Durante los siguientes días descubrí las bondades del pan de cereales. Me lo hacía en el tostador, para desayunar. Acompañaba mis comidas y mis cenas. Incluso lo comía solo, apelmazándolo, mientras veía mi última serie favorita.
El libro no corrió la misma suerte. No lo descubrí. Al menos, no del mismo modo que Miguel esperaba. Me costaba. Era un libro difícil para alguien como yo, acostumbrada a best seller y a revistas. Pero no se lo dije. No me atreví.
Tampoco me atrevo ahora a pensar en la próxima fase. Esa que no hemos alcanzado pero que, eso espero, alguna vez llegará. La fase en la que podremos salir y tomar algo en una terraza. Sin pantalla. Sin preparación. Pero con mascarilla. La fase en la que podremos hacer reuniones de hasta diez personas en domicilios. Nosotros somos solo dos. Dos podremos estar en un domicilio. Solos. Lo que hace unos meses me habría parecido lo más normal. Lo que había estado deseando hacer desde que le vi por primera vez aplaudiendo desde su terraza, frente a mi ventana. Y ahora me da miedo. ¿Cómo generar la intimidad necesaria sin pensar en el riesgo? Los besos y los abrazos no casan con las distancias de seguridad. El deseo y el roce se ahogan en mi prevención. Llevamos dos semanas conversando casi a diario y varias más mirándonos desde nuestras casas. Demasiado tiempo. Demasiado para mi vida anterior. Y ahora… Ahora todo se reconstruye con unas normas y unos requisitos que chocan con mi recuerdo y no encajan en la costumbre. Nada es natural. No ahora. Y me da miedo. Ni siquiera nosotros lo somos. Esforzándonos en parecer otra cosa. Perdidos en esta nueva rutina que no es nuestra y que no llegamos a interiorizar.

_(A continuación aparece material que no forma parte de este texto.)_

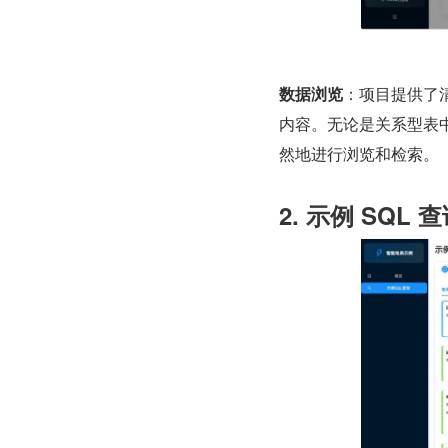
数据浏览
：项目提供了
内容。无论是关系型表
然地进行浏览和检索。
2. 示例 SQ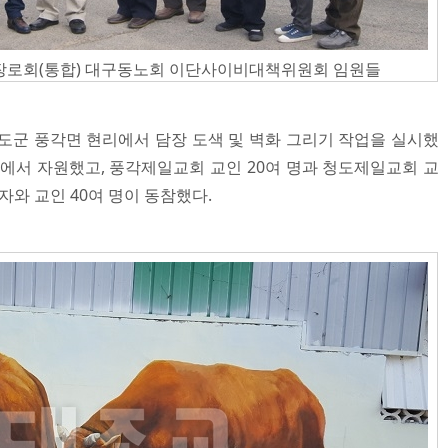
로회(통합) 대구동노회 이단사이비대책위원회 임원들
청도군 풍각면 현리에서 담장 도색 및 벽화 그리기 작업을 실시했
회에서 자원했고, 풍각제일교회 교인 20여 명과 청도제일교회 교
자와 교인 40여 명이 동참했다.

Por eso me he alegrado de no pasar de fase. Más tiempo. Más tiempo para seguir paseando mientras esquivamos a los viandantes y no nos atrevemos a acortar la distancia entre nosotros. Más tiempo para hablar de Camus, quizá para terminármelo, para oírle contar cómo se anticipaba a la situación actual. Más tiempo para pensar qué pasos vamos a dar. Para decidir si prefiero parecer una persona audaz y propongo un encuentro más allá de lo permitido o, por el contrario, me inclino por seguir las normas y mantener todas las recomendaciones, aun a riesgo de parecer timorata. Más tiempo para no pensar en el futuro. Para seguir sin saber si tengo o no anticuerpos, esperando la prueba que van a hacernos en el hotel y que está programada para antes de que abra al público. Más tiempo para sentir mi soledad y reconocerme en ella. Más tiempo para seguir impostando, falseando mi aspecto, mis gustos, dando una imagen distinta, la imagen que yo creo precisa para gustar. Para gustarle. Más tiempo.